Magistral, captivant, hypnotique SAINT LAURENT

Yves Saint Laurent était un génie, habité par des démons. Evocation corsée, capiteuse, classieuse et décadente du couturier et de sa passion destructrice pour la mode (et les hommes), le biopic que lui consacre Bretrand Bonello est un opus dont l'élégance visuelle et sonore confine au chef d'oeuvre.

Que de sensations, de sentiments paradoxaux, d'émotions fortes... Oui, j'avais vu le biopic de Jalil Lespert avec Pierre Niney plutôt efficace et bien inspiré... mais je ne vais pas m'attarder sur la comparaison tant le film intense de Bertrand Bonello m'a subjuguée. Montage haute couture, bande-son exceptionnelle (de Maria Callas aux Rolling Stones), mise en scène sulfureuse et sensuelle : ce film esthétique à l'allure d'un tableau fauviste magnifie la folie créatrice de Saint Laurent, ses coups de spleen, son talent inné.

Bonello convoque les références littéraires, mélodiques, artistiques et cinématographiques. A la fois glamour et tranchant, voluptueux et saignant, il autopsie le désir, sonde les corps pour dévoiler les âmes. Certains pans de la vie d'Yves Saint Laurent défilent avec autant de grâce, de magie et de luxe que les mannequins qu'il habille. D'autres séquences, provocantes, expressionnistes, psychédéliques montrent que derrière le costume bien taillé et les lunettes carrées, le couturier était aussi un homme torturé, camé, un égoïste forcené, manipulateur parfois...

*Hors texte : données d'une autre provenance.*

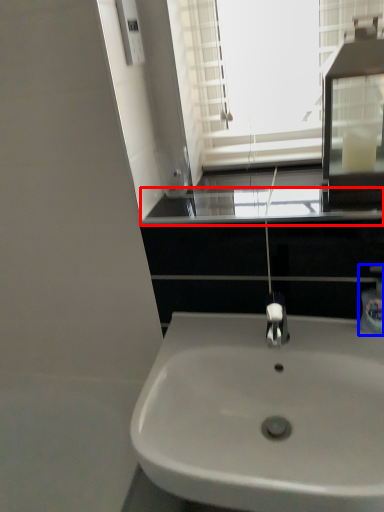
Question: Which point is closer to the camera, window sill (highlighted by a red box) or soap dispenser (highlighted by a blue box)?

Choices:
 (A) window sill
 (B) soap dispenser

Answer: (A)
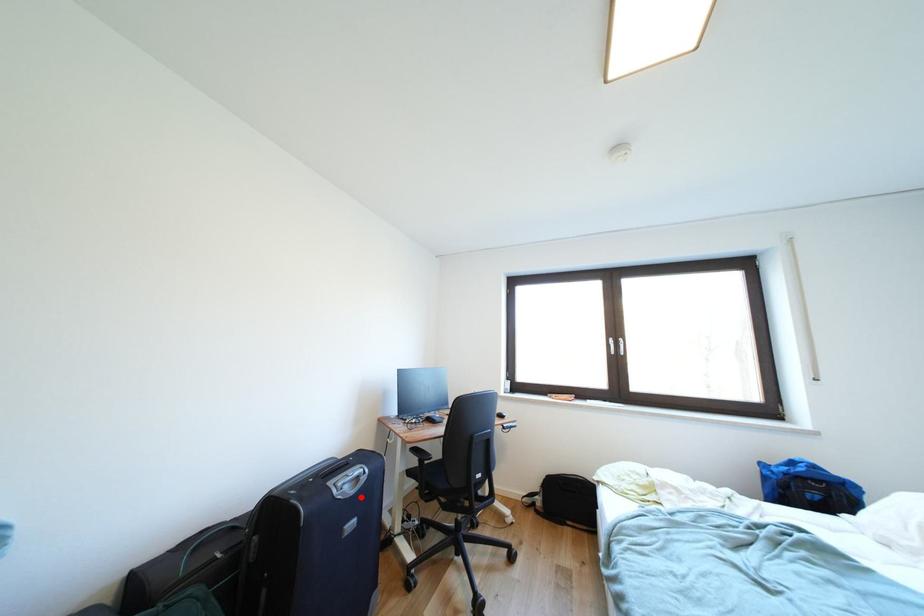
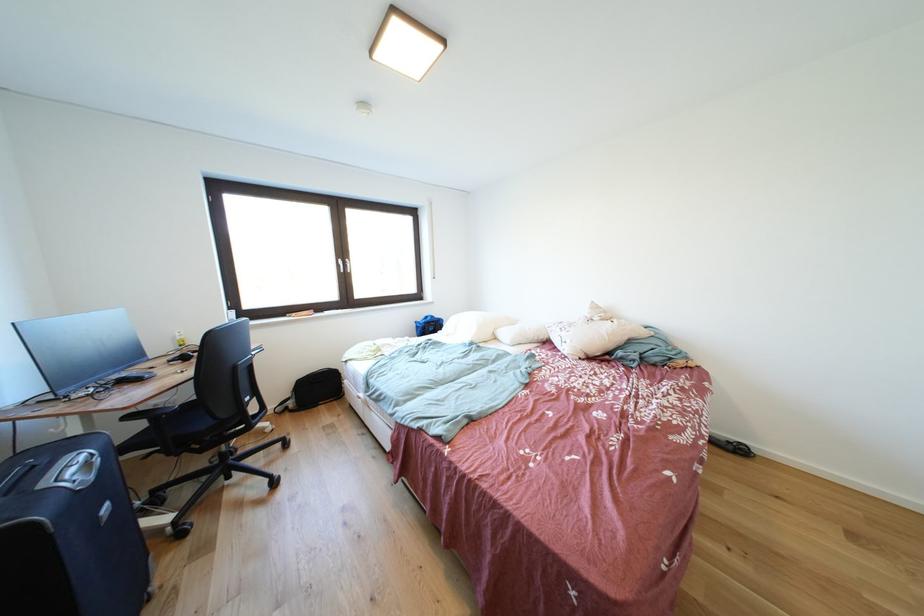
Locate, in the second image, the point that corresponds to the highlighted location in the first image.

(101, 483)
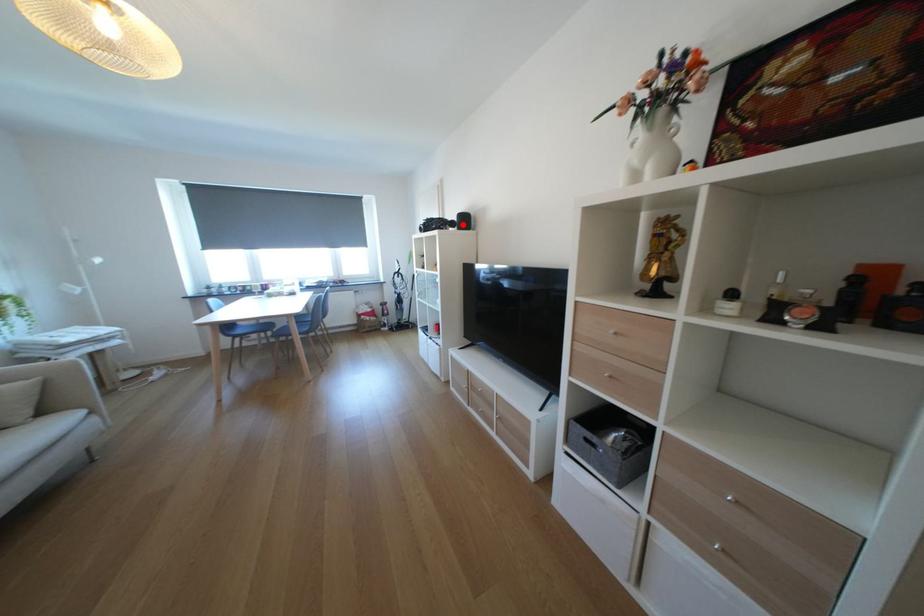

Que de style. Créateur passionné, mais incapable d'aimer et de trouver la paix, Yves Saint Laurent sublimait les femmes, mais s'autodétruisait avec autant de ferveur et d'acharnement. Névrosé, il s'embrasait pour les hommes, creusait sa tombe en entretenant des liaisons dangereuses avec des amants qu'il méprisait. Corps nus des partouzes homosexuelles, parfum d'interdit, drogues à gogo : les images et le style de Bonello font de ces provocations, des moments exigeants, audacieux, vertigineux.

Que de talents. Si les actrices ont la beauté du diable, que les collections de vêtements justifient le concept de "mode" et que le rythme des plans frôle la perfection, je tiens aussi à tirer mon chapeau aux trois protagonistes : le dandy Jacques de Bascher (torride Louis Garrel), le pragmatique Pierre Bergé (juste et réaliste Jérémie Renier) et le désormais iconique Gaspard Ulliel, génial rôle-titre.

Certains reprochent déjà au réalisateur d'écorner le mythe, la légende, de privilégier la sophistication du montage, de négliger la narration, de mettre en avant le dessin au détriment du portrait... Il est vrai que le scénario n'est pas écrit au cordeau. Tiré à quatre épingles, mais jamais cousu de fil blanc, ce biopic est une expérience essentielle au cinéma. Des robes, des stars, une perle du 7e Art : Saint Laurent représentera d'ailleurs la France aux oscars.